My understanding of the encoding is that everywhere a tensor would be used, the tensor:abstract would also be a valid use. I’d rather not do that. I think it would be better to be more explicit about where abstract_tensor is valid (instead of default valid everywhere). For example, for the transformations (like say tiling, which is probably the main thing that needs to be addressed), explicit handling of abstract_tensor to convert it to a real tensor is better IMO than it happening automatically. Will force us to think about the where a real tensor is instantiated (for now using linalg.init_tensor).
I think adding such an attribute would require us to tighten that up and be more explicit. Adding a type to the shaped type hierarchy is not free from this perspective either and will require an audit and tightening of constraints.
I’m lost right now: what does “adding an abstract encoding on the tensor type” mean?

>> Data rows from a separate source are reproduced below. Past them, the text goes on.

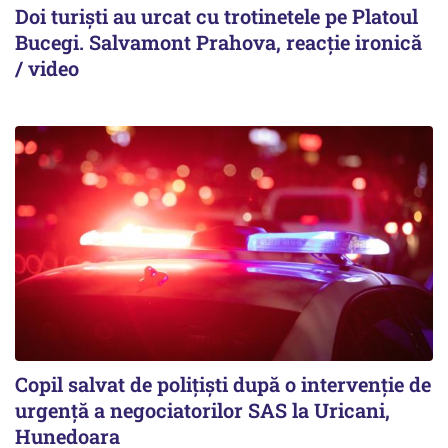
Doi turiști au urcat cu trotinetele pe Platoul
Bucegi. Salvamont Prahova, reacție ironică
/ video
Copil salvat de polițiști după o intervenție de
urgență a negociatorilor SAS la Uricani,
Hunedoara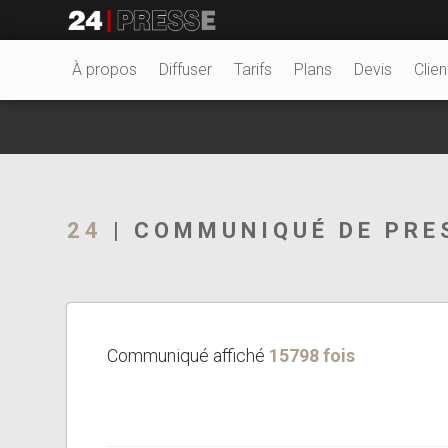
8527tt
24Presse -
À propos
Diffuser
Tarifs
Plans
Devis
Clien
Communiqués de
24
| COMMUNIQUÉ DE PRE
presse
Communiqué affiché
15798 fois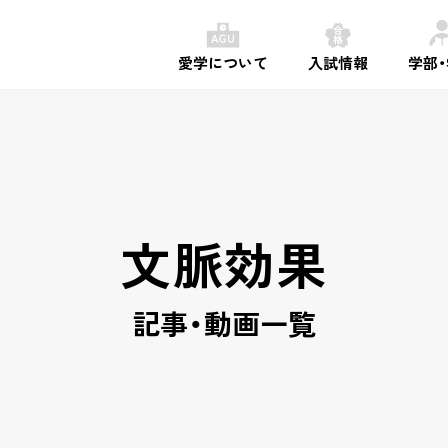
愛学について
入試情報
学部
文脈効果
記事・動画一覧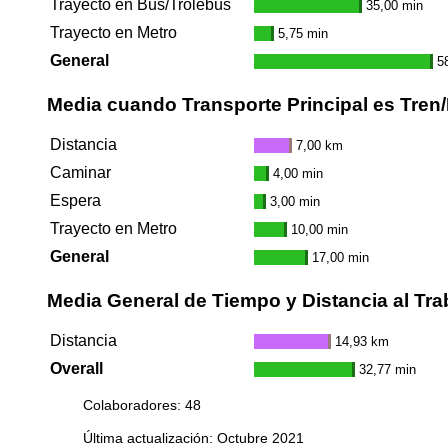
Trayecto en Bus/Trolebús
35,00 min
Trayecto en Metro
5,75 min
General
5
Media cuando Transporte Principal es Tren
Distancia
7,00 km
Caminar
4,00 min
Espera
3,00 min
Trayecto en Metro
10,00 min
General
17,00 min
Media General de Tiempo y Distancia al Tra
Distancia
14,93 km
Overall
32,77 min
Colaboradores: 48
Última actualización: Octubre 2021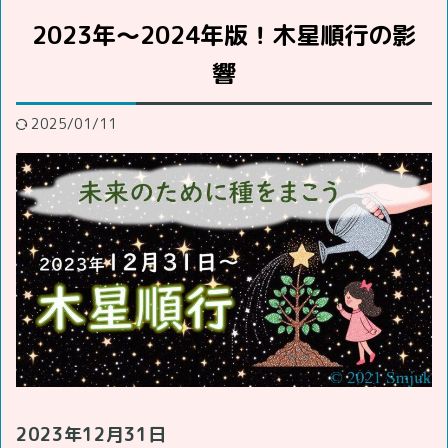
2023年～2024年版！木星順行の影
響
2025/01/11
2023年12月31日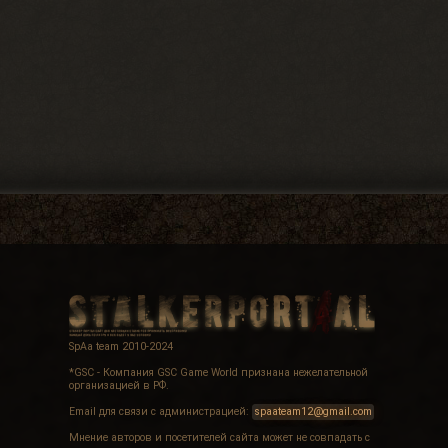
SpAa team 2010-2024
*GSC - Компания GSC Game World признана нежелательной
организацией в РФ.
Email для связи с администрацией:
spaateam12@gmail.com
Мнение авторов и посетителей сайта может не совпадать с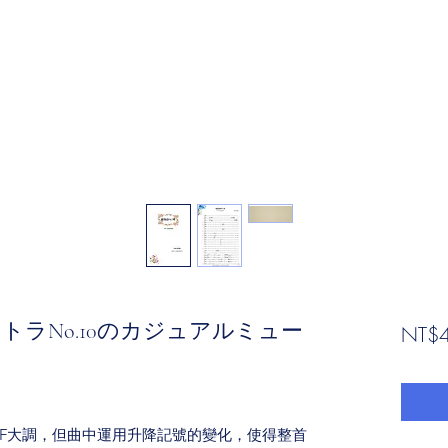
ストラNo.10のカジュアルミュー
NT$4
F大調，但曲中運用升降記號的變化，使得整首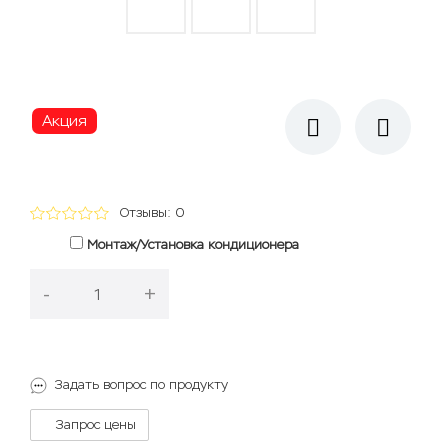
Акция
Отзывы: 0
Монтаж/Установка кондиционера
-
+
В корзину
Задать вопрос по продукту
Запрос цены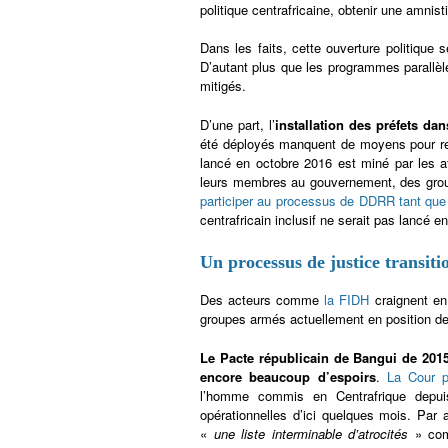
politique centrafricaine, obtenir une amnis
Dans les faits, cette ouverture politique 
D’autant plus que les programmes parallèle
mitigés.
D’une part, l’
installation des préfets dan
été déployés manquent de moyens pour res
lancé en octobre 2016 est miné par les at
leurs membres au gouvernement, des gro
participer au processus de DDRR tant que
centrafricain inclusif ne serait pas lancé
Un processus de justice transit
Des acteurs comme
la FIDH
craignent en 
groupes armés actuellement en position de f
Le Pacte républicain de Bangui de 201
encore beaucoup d’espoirs
.
La Cour p
l’homme commis en Centrafrique depu
opérationnelles d’ici quelques mois. Par 
«
une liste interminable d’atrocités
» comm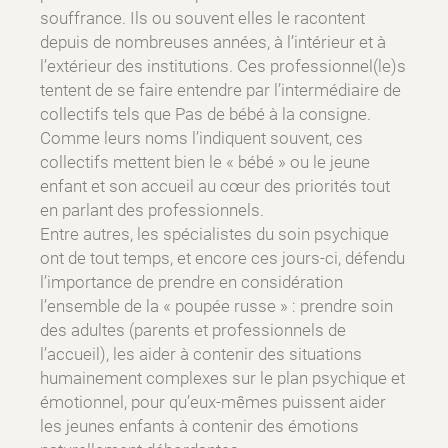
souffrance. Ils ou souvent elles le racontent
depuis de nombreuses années, à l’intérieur et à
l’extérieur des institutions. Ces professionnel(le)s
tentent de se faire entendre par l’intermédiaire de
collectifs tels que Pas de bébé à la consigne.
Comme leurs noms l’indiquent souvent, ces
collectifs mettent bien le « bébé » ou le jeune
enfant et son accueil au cœur des priorités tout
en parlant des professionnels.
Entre autres, les spécialistes du soin psychique
ont de tout temps, et encore ces jours-ci, défendu
l’importance de prendre en considération
l’ensemble de la « poupée russe » : prendre soin
des adultes (parents et professionnels de
l’accueil), les aider à contenir des situations
humainement complexes sur le plan psychique et
émotionnel, pour qu’eux-mêmes puissent aider
les jeunes enfants à contenir des émotions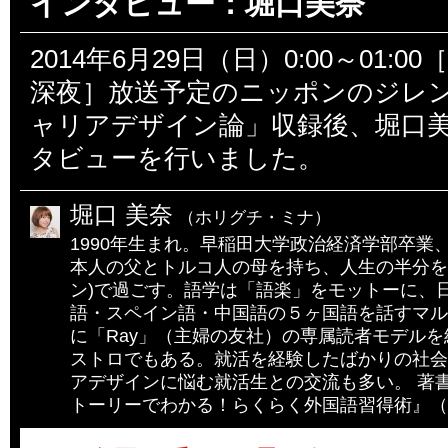
インタビュー：堀口美奈
2014年6月29日（日）0:00～01:0
深夜］放送予定のニッポンのジレ
ャリアデザイン論」収録後、堀口
タビューを行いました。
堀口 美奈
（ホリグチ・ミナ）
1990年生まれ。早稲田大学政治経済学部卒業
本人の父とトルコ人の母を持ち、人生の半分を
ン)で過ごす。語学は「語楽」をモットーに、
語・スペイン語・中国語の５ヶ国語を話すマル
に「Ray」（主婦の友社）の専属読者モデル
ストロでもある。就活を経験したばかりの社会
アデザインに悩む就活生との交流も多い。 著
トーリーでわかる！らくらく外国語習得術』（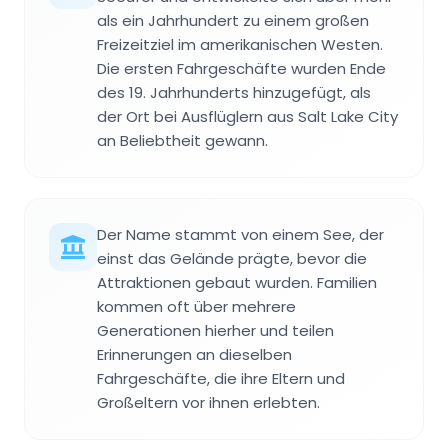
als ein Jahrhundert zu einem großen
Freizeitziel im amerikanischen Westen.
Die ersten Fahrgeschäfte wurden Ende
des 19. Jahrhunderts hinzugefügt, als
der Ort bei Ausflüglern aus Salt Lake City
an Beliebtheit gewann.
Der Name stammt von einem See, der
einst das Gelände prägte, bevor die
Attraktionen gebaut wurden. Familien
kommen oft über mehrere
Generationen hierher und teilen
Erinnerungen an dieselben
Fahrgeschäfte, die ihre Eltern und
Großeltern vor ihnen erlebten.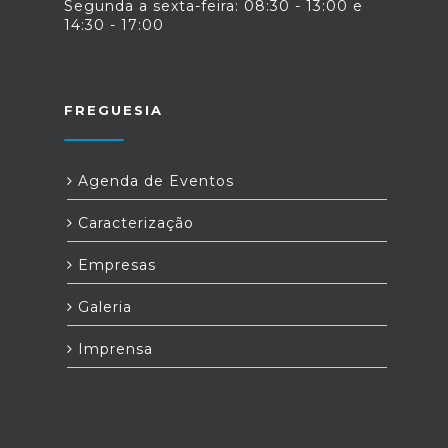
Segunda a sexta-feira: 08:30 - 13:00 e
14:30 - 17:00
FREGUESIA
Agenda de Eventos
Caracterização
Empresas
Galeria
Imprensa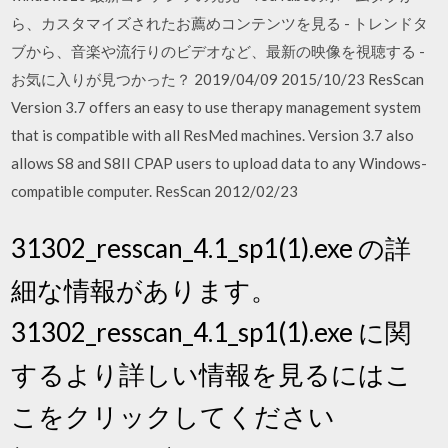
ら、カスタマイズされたお薦めコンテンツを見る - トレンドタ
ブから、音楽や流行りのビデオなど、最新の映像を視聴する -
お気に入りが見つかった？ 2019/04/09 2015/10/23 ResScan
Version 3.7 offers an easy to use therapy management system
that is compatible with all ResMed machines. Version 3.7 also
allows S8 and S8II CPAP users to upload data to any Windows-
compatible computer. ResScan 2012/02/23
31302_resscan_4.1_sp1(1).exe の詳
細な情報があります。
31302_resscan_4.1_sp1(1).exe に関
するより詳しい情報を見るにはこ
こをクリックしてください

Is it a type/attribute added to the tensor type? If so would we need an abstract_tensor type or would this abstract encoding be itself a type?
I don’t quite get how it makes it transparently used everywhere in the infrastructure either?
I dont see any major objections here. The main thing to start this work is to decide whether the move from ShapedType to an Type inference happens before adding the abstract_tensor type or not. @River707 I was under the impression that you already have a WIP patch for this. If this is the case, I can wait for your changes to land to add this type.
Just to clarify, I am planning to add this as a separate type and not as an encoding attribute on tensor type. I want to actually have no transformations work with abstract_tensor (at least to start with) and make the bridge from abstract_tensor to tensor explicit where needed.